Fonseca fue presa de una singular sensación. No era capaz de discernir sus sentimientos. Se mezclaba una sensación de repugnancia por la falta de limpieza de la vieja con un lejano recuerdo de alguien que en otra época le había cogido así las manos y había jugado con él a un juego infantil; recordaba que tenía las manos entre las de una mujer y, retirando de pronto la de abajo, la colocaba encima de las otras. Y este recuerdo se confundió ahora en él con el movimiento que hizo al retirar sus manos.

En ese momento distinguió que por delante de la casa pasaba una figura que le era conocida. Necesitó un instante para comprender que se trataba de Gabrielle Rochonville. No parecía, sin embargo, que ella se hubiera percatado de la presencia de Fonseca. Probablemente, ni siquiera había mirado al portal.

El joven cogió sus guantes, se apartó de la vieja y salió enseguida a la calle. De golpe, lo abandonó la singular sensación o esa especie de hechizo que había infundido en él la mendiga.

Al salir a la calle y mirar en la dirección en que había pasado Gabrielle, la distinguió a unos cincuenta pasos de distancia. Permaneció inmóvil un breve instante para permitir que Gabrielle se distanciara todavía un poco más y luego se puso a seguirla.

En efecto, se había decidido inmediatamente a seguirla. Cierto es que ya había renunciado al designio de esperarla otra vez en las inmediaciones de la casa del coronel por ver adónde se dirigiría la joven. Pero ahora que casualmente se le presentaba la ocasión, la siguió.

Fonseca descontaba que Gabrielle se volvería una y otra vez, y, en efecto, no se equivocó, la muchacha se volvió un par de veces. Pero como Fonseca, prevenido, se disimuló entre la multitud de transeúntes, Gabrielle no logró descubrirlo. Por lo demás, tuvo que seguirla sólo un breve trecho. El portal desde el cual la había visto pasar estaba en la Renngasse. Gabrielle siguió derecho hasta la Wipplingerstrasse y luego llegó hasta el edificio de la antigua municipalidad. Allí dobló hacia la derecha, por la Jordangasse, que conduce a la Judenplatz. Cuando Fonseca llegó a la bocacalle vio que Gabrielle acababa de entrar en una de las casas situadas a la izquierda.
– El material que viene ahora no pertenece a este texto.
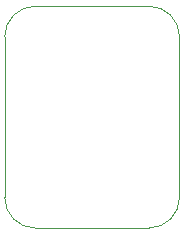
<source format=gbr>
%TF.GenerationSoftware,KiCad,Pcbnew,9.0.3*%
%TF.CreationDate,2025-08-14T12:49:38-04:00*%
%TF.ProjectId,rotour_mt6701_breakout,726f746f-7572-45f6-9d74-363730315f62,rev?*%
%TF.SameCoordinates,Original*%
%TF.FileFunction,Profile,NP*%
%FSLAX46Y46*%
G04 Gerber Fmt 4.6, Leading zero omitted, Abs format (unit mm)*
G04 Created by KiCad (PCBNEW 9.0.3) date 2025-08-14 12:49:38*
%MOMM*%
%LPD*%
G01*
G04 APERTURE LIST*
%TA.AperFunction,Profile*%
%ADD10C,0.050000*%
%TD*%
G04 APERTURE END LIST*
D10*
X149799999Y-99600000D02*
X140199999Y-99600001D01*
X137600000Y-83400000D02*
X137600000Y-97000000D01*
X149800000Y-80800000D02*
G75*
G02*
X152400000Y-83400000I0J-2600000D01*
G01*
X140200000Y-80800000D02*
X149800000Y-80800000D01*
X152400000Y-83400000D02*
X152399998Y-97000000D01*
X140200000Y-99600000D02*
G75*
G02*
X137600000Y-97000000I0J2600000D01*
G01*
X137600000Y-83400000D02*
G75*
G02*
X140200000Y-80800000I2600000J0D01*
G01*
X152399998Y-97000000D02*
G75*
G02*
X149799998Y-99599998I-2599998J0D01*
G01*
M02*

</source>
Inmediatamente, el joven retrocedió detrás de la esquina, porque estaba seguro de que después de haber entrado a la casa Gabrielle volvería a echar una mirada por ver si alguien la había seguido. Sólo al cabo de algunos minutos Fonseca salió de su escondite, pero, con rápido movimiento, se situó en la acera de la izquierda para que no lo descubriesen en el caso de que alguien estuviera vigilando la calle desde una ventana. Pensó que la joven lo había visto una vez mientras él rondaba la casa del coronel y sonrió al considerar cómo, poco a poco, había conseguido observar los pasos de Gabrielle.